# Show property of eigenvectors on block triagular matrix

This is part 'a' of exercise 4.2.5 of the book Fundamentals Of matrix Computations 1st. ed.

$$A \in C^{nxn},\\ A = \begin{bmatrix} A_{11} & A_{12}\\ 0 & A_{22}\\ \end{bmatrix},$$

$$A$$ is triangular

$$A_{11} \in C^{jxj} and A_{22} \in C^{kk}, j + k = n$$

a) If ($$\lambda$$, $$u$$) eigenpair of $$A_{11}$$, show that $$\exists$$ $$w$$ $$\in$$ $$C^{k}$$ such that ($$\lambda, \begin{bmatrix} u\\ w\\ \end{bmatrix}$$) autopair of A

It is previously proven that $$\lambda$$ eigenvalue of A if it is an eigenvalue of $$A_{11}$$. I understand that if $$w$$ = 0, the exercise is there, but I cannot get a general case: I know ($$\lambda, v$$) is eigenpair of A, but I cannot show v = $$\begin{bmatrix} u\\ w\\ \end{bmatrix}$$.

Any help appreciated!

EDIT:

My idea for the solution was:

$$A = \begin{bmatrix} A_{11} & A_{12}\\ 0 & A_{22}\\ \end{bmatrix},\\ v = \begin{bmatrix} u\\ w\\ \end{bmatrix},\\ Av = \lambda v\\$$ For the first $$j$$ rows: $$Av = \lambda b,\\ b = \begin{bmatrix} A_{11}[i] \cdot u + A_{12}[i] \cdot w\\ \end{bmatrix},$$ For the following rows: $$Av = \lambda c,\\ c = \begin{bmatrix} 0 \cdot u + A_{22}[k] \cdot w\\ \end{bmatrix},$$ Therefore: $$v = \begin{bmatrix} A_{11}[i] \cdot u + A_{12}[i] \cdot w\\ 0 \cdot u + A_{22}[k] \cdot w\\ \end{bmatrix},$$ Since we know $$A_{11}v = \lambda v$$, we can just simplify by saying w = 0.
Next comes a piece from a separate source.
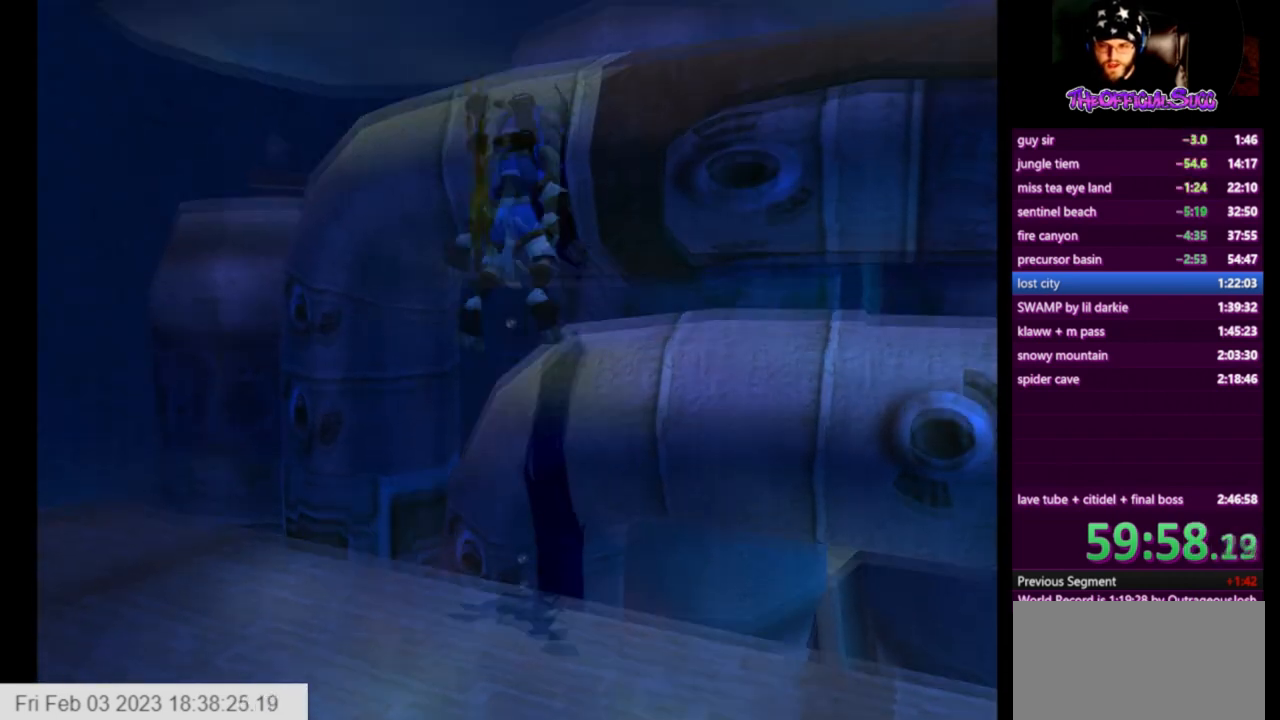
Gameplay with a controller (PlayStation layout); each line is a JSON object with the inputs held at the frame after it. "events" lists button and stick changes between this image and that frame as [ms after this image, input, new state], when the widget could be followed in between.
{"buttons": ["CIRCLE"], "left_stick": "up-right", "right_stick": "center", "events": [[166, "CROSS", "up"], [208, "CIRCLE", "down"]]}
That does show $$\exists w$$, but I am not 100% confident on this. Again, I would love to know if this is correct and a possible better path.

• Please clarify what you want to prove. Do you want to show, that for any eigenpair $(\lambda,v)$ of $A$ there exist $u,w,\lambda$ such that $v=(u,w)^T$ and $(\lambda,u)$ is an eigenpair of $A_{11}$? You won't be able to prove this, since its not true. – weee Nov 6 '18 at 23:02
• @weee Sorry for the late reply. That is what I want to prove. The book says it is true. If you say $w = 0$, for example, you get the answer expected – MTLaurentys Nov 7 '18 at 11:29

$$A = \begin{bmatrix} A_{11} & A_{12}\\ 0 & A_{22}\\ \end{bmatrix},\\ v = \begin{bmatrix} u\\ w\\ \end{bmatrix},\\ Av = \lambda v\\$$ For the first $$j$$ rows: $$Av = \lambda b,\\ b = \begin{bmatrix} A_{11}[i] \cdot u + A_{12}[i] \cdot w\\ \end{bmatrix},$$ For the following rows: $$Av = \lambda c,\\ c = \begin{bmatrix} 0 \cdot u + A_{22}[k] \cdot w\\ \end{bmatrix},$$ Therefore: $$v = \begin{bmatrix} A_{11}[i] \cdot u + A_{12}[i] \cdot w\\ 0 \cdot u + A_{22}[k] \cdot w\\ \end{bmatrix},$$ Since we know $$A_{11}v = \lambda v$$, we can just simplify by saying w = 0.
Instead, the correct was: $$A_{11} u = \lambda u\\ A_{11} u + A_{12} w = \lambda u\\ 0 + A_{22} w = \lambda w$$ which gives: $$A_{12}w = 0\\ A_{22}w = \lambda w$$ Either $$w$$ = 0 or (($$\lambda, w$$) eigenpair of $$A_{22}$$ AND $$A_{12}w = 0$$[miracle]). Since $$w$$ = 0 is always valid, we showed there is always a $$w$$ such that ($$\lambda, \begin{bmatrix} u\\ w\\ \end{bmatrix},\\$$) eigenpair of $$A$$.